**Required work:**
If a line below contains the string "version", copy it out.

BEGIN Data listing

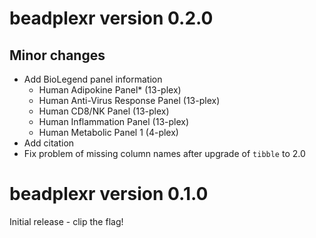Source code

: # beadplexr version 0.2.0

## Minor changes

  + Add BioLegend panel information
    + Human Adipokine Panel* (13-plex)
    + Human Anti-Virus Response Panel (13-plex)
    + Human CD8/NK Panel (13-plex)
    + Human Inflammation Panel (13-plex)
    + Human Metabolic Panel 1 (4-plex)
  + Add citation
  + Fix problem of missing column names after upgrade of `tibble` to 2.0

# beadplexr version 0.1.0

Initial release - clip the flag!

END Data listing

**Answer section:**
: # beadplexr version 0.2.0
# beadplexr version 0.1.0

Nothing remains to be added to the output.